This invention relates to the field of integrated circuit design. More particularly the invention relates to optimizing circuit design based on circuit timing.
When integrated circuits such application specific integrated circuits are designed, they typically undergo an optimization process. During the optimization process, different characteristics of the integrated circuit are tested to determine whether they meet the design criteria for the integrated circuit. If all of the tested characteristics of the integrated circuit meet all of the design criteria, then perhaps the design of the integrated circuit is not altered. More commonly, however, the characteristics of the integrated circuit are tested and then the design of the integrated circuit is modified in some specific manner, in an iterative procedure called optimization that is intended to optimize at least a given set of the tested characteristics, as referenced against the design criteria. This iterative procedure is often referred to as a resynthesis of the integrated circuit.
One of the characteristics of the integrated circuit that is typically tested is the timing of the integrated circuit. The timing of the integrated circuit relates generally to the temporal relationships between the various electrical signals that are applied at different times to different subsets of elements within the integrated circuit. For example, a given design for an integrated circuit typically specifies that certain electrical signals arrive at certain elements within the integrated circuit within specified time boundaries, in order for the integrated circuit to produce the proper response according to the design criteria. Thus, testing of the integrated circuit for the proper temporal relationships of the applied and produced electrical signals, and then modifying the integrated circuit in an attempt to optimize those temporal relationships is called timing driven resynthesis herein.
Because of the complexity of state of the art integrated circuits, the timing driven resynthesis process may comprise an extreme number of the iterative procedures described above. What is needed, therefore, is a method whereby the temporal characteristics of the various electrical signals can be determined in a relatively short length of time, so that the iterative process of timing driven resynthesis can proceed without undue delay.
The above and other needs are met by a method of computing timing delays of timing edges of a path of an integrated circuit design. According to the method, all pins within the path are identified, and all timing edges defined by the pins within the path are identified. All pins within the path that are a leading pin of one of the time edges in the path are also identified. For each given pin within the path, a tabulation is made of a number of pins that are upstream from the given pin along a contiguous series of the timing edges in the path. A computational rank is assigned to the given pin based upon the tabulated number for the given pin. The timing edges are ordered for computation based upon the computational rank of the leading pin of each timing edge in the path, to produce an ordered list of timing edges. The timing delays of the timing edges of the path are computed according to the ordered list of timing edges.
In this manner, the timing edges are ordered for either initial computation or recomputation so that dependent timing computations are not accomplished prior to the more independent computations on which they ultimately depend. This method produces a fast timing recomputation procedure whereby the often repeated timing recomputation procedure does not take an unduly long period of time to accomplish.
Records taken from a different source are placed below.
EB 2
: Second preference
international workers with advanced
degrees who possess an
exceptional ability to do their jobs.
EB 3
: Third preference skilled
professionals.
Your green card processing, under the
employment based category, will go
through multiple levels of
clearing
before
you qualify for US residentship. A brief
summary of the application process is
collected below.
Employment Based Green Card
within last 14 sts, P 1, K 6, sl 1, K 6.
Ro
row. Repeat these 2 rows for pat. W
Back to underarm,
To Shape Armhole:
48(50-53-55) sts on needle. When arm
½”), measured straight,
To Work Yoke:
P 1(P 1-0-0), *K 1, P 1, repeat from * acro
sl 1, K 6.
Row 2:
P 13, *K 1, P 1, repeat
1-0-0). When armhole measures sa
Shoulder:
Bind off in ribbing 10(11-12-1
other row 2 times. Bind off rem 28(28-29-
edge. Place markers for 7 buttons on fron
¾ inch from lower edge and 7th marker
According to another aspect of the invention, there is presented a method of resynthesizing an integrated circuit design. A timing output cone is identified based on a starting set of pins of the integrated circuit design, and a timing input cone is identified based on an ending set of pins of the integrated circuit design. The timing input cone and the timing output cone are intersected to produce an intersection defining a path. The timing delays of timing edges of the path are computed using the method as described above. The arrival times of the pins of the path are computed based on the timing delays of the timing edges of the path, and the departure times of the pins of the path are also computed based on the timing delays of the timing edges of the path. The total delay of the path is computed from the arrival times and the departure time of the pins of the path. The total delay of the path is compared to a required time of the path. If the total delay of the path is greater than the required time of the path, then a change is made to the integrated circuit design, and the total delay of the path is recomputed in an iterative fashion until the total delay of the path is no greater than the required time of the path.
According to another aspect of the invention, a computer program and a computing device for computing timing delays of timing edges of a path of an integrated circuit design are also described.